The IAEA says Iran has boosted production of enriched uranium, but the agency's report does little to resolve Western concern Tehran is seeking to build a bomb.

February 24, 2012|By Ken Dilanian, Los Angeles Times
  • Iranian army cadets parade before supreme leader Ayatollah Ali Khamenei, who is not in the photograph, during a graduation ceremony at a military university in Tehran. Tension with Iran has risen sharply in recent weeks.
Iranian army cadets parade before supreme leader Ayatollah Ali Khamenei,… (Office of the Supreme Leader )

Reporting from Washington — Iran has stepped up production of enriched uranium and has refused to answer key questions about its nuclear development program, the United Nations atomic watchdog agency declared Friday in a strongly worded report that does little to resolve Western concern about whether Tehran is seeking to build a nuclear bomb.

U.N. nuclear inspectors continue "to have serious concerns regarding possible military dimensions to Iran's nuclear program," Yukiya Amano, director-general of the Vienna-based International Atomic Energy Agency, writes in the report issued Friday.

"As Iran is not providing the necessary cooperation … the agency is unable to provide credible assurance about the absence of undeclared nuclear material and activities in Iran, and therefore to conclude that all nuclear material in Iran is in peaceful activities," Amano states.

Tension over Iran has risen sharply in recent weeks as the United States and the European Union have imposed additional sanctions on Tehran's oil exports and banking sector. The strain comes amid reports of sabotage at Iranian nuclear and missile facilities and threats that Israel might launch a preemptive military strike on Iran's nuclear sites.

Iran has stepped up its uranium enrichment efforts at several sites in recent months, including Fordow, a once-secret facility near the city of Qom, the report says.
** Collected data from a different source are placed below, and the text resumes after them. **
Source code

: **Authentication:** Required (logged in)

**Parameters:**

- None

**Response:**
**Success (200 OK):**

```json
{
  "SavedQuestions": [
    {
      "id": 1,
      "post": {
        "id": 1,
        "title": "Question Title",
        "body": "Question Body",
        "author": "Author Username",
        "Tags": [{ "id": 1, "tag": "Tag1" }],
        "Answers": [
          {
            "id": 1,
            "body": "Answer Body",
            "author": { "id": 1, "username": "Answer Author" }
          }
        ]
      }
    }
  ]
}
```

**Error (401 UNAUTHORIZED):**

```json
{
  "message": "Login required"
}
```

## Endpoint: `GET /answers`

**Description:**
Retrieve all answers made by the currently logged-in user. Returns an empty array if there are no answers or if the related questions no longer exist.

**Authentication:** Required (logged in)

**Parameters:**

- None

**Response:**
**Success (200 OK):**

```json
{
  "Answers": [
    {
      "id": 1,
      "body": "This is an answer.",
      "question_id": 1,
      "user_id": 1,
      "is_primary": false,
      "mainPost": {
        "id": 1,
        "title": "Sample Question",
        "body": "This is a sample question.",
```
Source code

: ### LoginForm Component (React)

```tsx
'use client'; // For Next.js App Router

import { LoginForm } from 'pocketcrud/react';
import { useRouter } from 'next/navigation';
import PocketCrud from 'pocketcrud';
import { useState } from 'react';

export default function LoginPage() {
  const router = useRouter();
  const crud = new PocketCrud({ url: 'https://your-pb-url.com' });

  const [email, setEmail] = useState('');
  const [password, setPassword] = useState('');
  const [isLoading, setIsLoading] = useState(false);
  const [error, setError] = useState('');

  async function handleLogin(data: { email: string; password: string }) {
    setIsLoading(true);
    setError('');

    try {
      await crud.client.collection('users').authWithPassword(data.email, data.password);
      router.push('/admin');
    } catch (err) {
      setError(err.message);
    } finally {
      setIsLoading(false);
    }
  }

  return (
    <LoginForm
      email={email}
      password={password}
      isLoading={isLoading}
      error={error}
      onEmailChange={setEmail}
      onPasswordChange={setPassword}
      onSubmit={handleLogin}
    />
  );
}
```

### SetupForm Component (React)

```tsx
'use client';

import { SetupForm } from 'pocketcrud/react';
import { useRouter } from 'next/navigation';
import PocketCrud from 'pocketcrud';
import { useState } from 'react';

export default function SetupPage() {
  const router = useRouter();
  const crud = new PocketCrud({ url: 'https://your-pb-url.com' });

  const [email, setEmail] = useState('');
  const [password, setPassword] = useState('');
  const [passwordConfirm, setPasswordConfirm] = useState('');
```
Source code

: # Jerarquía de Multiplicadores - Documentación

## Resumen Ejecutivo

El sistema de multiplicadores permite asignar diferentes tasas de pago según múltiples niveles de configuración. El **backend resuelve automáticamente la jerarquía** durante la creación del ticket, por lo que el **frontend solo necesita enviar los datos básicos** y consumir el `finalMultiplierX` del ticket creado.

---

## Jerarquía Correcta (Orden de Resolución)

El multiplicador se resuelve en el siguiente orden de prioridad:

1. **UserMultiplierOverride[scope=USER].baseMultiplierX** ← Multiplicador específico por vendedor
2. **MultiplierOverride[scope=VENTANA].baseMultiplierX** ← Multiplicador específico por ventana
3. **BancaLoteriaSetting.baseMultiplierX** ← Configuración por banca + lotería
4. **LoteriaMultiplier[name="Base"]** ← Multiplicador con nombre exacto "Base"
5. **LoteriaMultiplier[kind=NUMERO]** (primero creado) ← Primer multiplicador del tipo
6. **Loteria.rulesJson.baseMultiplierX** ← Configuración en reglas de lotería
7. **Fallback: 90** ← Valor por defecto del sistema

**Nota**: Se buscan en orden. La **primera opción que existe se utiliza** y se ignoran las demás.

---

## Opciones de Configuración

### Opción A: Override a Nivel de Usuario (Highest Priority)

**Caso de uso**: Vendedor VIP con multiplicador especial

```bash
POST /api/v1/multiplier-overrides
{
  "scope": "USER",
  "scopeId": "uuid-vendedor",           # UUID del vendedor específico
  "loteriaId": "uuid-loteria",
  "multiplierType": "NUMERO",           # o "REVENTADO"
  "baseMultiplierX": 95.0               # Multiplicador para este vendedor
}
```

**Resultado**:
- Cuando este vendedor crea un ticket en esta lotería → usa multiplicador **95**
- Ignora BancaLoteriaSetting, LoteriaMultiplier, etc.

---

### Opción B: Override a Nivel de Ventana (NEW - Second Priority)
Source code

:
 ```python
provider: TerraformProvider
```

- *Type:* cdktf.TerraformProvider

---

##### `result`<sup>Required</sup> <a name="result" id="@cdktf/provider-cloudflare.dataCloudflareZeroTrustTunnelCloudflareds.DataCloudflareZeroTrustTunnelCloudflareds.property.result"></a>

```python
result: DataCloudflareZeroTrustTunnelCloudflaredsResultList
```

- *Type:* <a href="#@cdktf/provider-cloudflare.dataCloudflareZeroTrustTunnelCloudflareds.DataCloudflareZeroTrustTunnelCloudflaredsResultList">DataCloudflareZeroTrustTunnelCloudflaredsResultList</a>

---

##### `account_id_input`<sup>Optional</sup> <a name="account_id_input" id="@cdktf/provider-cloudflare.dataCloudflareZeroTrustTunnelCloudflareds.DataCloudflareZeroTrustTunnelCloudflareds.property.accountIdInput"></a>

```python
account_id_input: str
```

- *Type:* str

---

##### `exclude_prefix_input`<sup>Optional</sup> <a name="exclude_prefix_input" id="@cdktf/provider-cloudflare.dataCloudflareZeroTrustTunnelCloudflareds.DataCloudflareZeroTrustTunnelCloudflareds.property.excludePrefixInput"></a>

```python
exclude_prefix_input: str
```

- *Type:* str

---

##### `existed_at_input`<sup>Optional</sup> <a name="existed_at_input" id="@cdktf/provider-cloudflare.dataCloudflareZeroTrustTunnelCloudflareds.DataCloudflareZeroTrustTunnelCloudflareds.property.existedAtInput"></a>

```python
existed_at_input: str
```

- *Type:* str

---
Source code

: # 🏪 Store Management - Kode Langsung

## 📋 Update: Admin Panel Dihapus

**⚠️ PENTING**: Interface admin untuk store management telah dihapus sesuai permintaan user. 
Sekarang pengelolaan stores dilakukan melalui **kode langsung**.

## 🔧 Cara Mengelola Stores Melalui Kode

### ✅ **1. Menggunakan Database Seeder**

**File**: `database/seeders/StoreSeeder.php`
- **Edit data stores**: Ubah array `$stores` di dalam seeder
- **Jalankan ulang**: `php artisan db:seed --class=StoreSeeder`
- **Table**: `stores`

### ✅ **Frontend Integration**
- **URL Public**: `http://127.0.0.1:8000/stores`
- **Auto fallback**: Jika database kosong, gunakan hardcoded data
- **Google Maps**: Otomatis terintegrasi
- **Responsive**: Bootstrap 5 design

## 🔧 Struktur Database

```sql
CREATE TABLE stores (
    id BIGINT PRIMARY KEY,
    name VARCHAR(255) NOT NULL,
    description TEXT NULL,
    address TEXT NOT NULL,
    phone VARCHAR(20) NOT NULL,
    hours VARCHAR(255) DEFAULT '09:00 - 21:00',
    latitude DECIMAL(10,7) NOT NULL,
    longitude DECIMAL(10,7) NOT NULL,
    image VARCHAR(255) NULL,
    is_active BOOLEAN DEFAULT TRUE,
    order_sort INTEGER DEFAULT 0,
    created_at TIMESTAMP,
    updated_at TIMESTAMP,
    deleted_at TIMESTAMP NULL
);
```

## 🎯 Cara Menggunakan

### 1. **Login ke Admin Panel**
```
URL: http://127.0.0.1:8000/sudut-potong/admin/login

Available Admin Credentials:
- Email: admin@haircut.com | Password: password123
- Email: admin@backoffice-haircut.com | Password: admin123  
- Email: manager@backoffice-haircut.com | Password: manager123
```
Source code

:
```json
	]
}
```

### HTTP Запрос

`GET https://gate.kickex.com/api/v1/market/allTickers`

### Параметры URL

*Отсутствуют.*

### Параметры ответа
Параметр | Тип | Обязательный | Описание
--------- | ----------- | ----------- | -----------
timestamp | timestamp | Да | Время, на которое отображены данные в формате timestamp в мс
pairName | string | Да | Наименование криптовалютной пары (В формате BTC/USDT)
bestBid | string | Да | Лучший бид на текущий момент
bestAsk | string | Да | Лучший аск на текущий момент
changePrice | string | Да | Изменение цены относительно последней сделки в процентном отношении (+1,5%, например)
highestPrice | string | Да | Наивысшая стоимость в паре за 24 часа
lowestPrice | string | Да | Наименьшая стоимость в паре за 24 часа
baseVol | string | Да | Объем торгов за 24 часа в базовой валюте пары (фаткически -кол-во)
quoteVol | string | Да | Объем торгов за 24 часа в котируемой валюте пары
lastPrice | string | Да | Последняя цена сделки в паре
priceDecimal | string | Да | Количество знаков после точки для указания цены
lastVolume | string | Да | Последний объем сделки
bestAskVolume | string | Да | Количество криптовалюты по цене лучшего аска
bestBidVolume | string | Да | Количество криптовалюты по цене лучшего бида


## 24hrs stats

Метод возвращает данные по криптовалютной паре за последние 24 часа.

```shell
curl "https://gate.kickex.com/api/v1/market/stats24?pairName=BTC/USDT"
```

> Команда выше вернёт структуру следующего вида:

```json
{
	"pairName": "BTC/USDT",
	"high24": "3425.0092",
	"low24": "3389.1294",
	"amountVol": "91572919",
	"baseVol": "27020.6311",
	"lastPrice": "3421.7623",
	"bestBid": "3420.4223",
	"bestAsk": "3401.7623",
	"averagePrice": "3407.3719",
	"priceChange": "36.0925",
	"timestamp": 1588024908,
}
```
Tehran acknowledged the Fordow facility to the IAEA in 2009, after Western intelligence agencies say they first discovered it.

The arrays of centrifuges at Fordow, however, are less sophisticated than the system Iran initially intended to install, the report says.

Iran says it is enriching uranium for energy and other peaceful purposes, but highly enriched uranium can be used for nuclear weapons. The facility at Fordow has caused concern because it is deep underground and thus may be protected from a military airstrike.

The report indicates that Iran is enriching uranium to a level of 20%, a purity level higher than needed for reactors to produce electricity. Tehran says it is enriching nuclear fuel to 20% for use in a civilian research reactor. Experts say the material can be quickly upgraded to the 90% level needed for a bomb if Iran chooses to do so.

Iranian officials refused to allow IAEA inspectors to visit the Parchin military base on two recent trips. In 2000, Iran built a large explosives containment vessel at Parchin to conduct experiments that are "strong indicators of possible weapon development," according to an IAEA report issued last November.

U.S. intelligence agencies years ago concluded that Iran's leaders halted nuclear weapons development in 2003. The IAEA inspections are designed, in part, to see whether any illicit work has resumed, which would violate Iran's obligations under the Nuclear Nonproliferation Treaty. In the Nov. 8 report, the inspectors warn that clandestine research on high-speed detonators and other technology "may still be ongoing."

White House national security spokesman Tommy Vietor said the latest report "confirms what we already knew: Iran has continued to pursue its uranium enrichment program in violation of multiple United Nations Security Council resolutions without demonstrating any credible or legitimate purpose for doing so."

Until Iran stops "stonewalling" international inspectors and suspends its enrichment program, "its isolation from the international community will only continue to grow," Vietor said.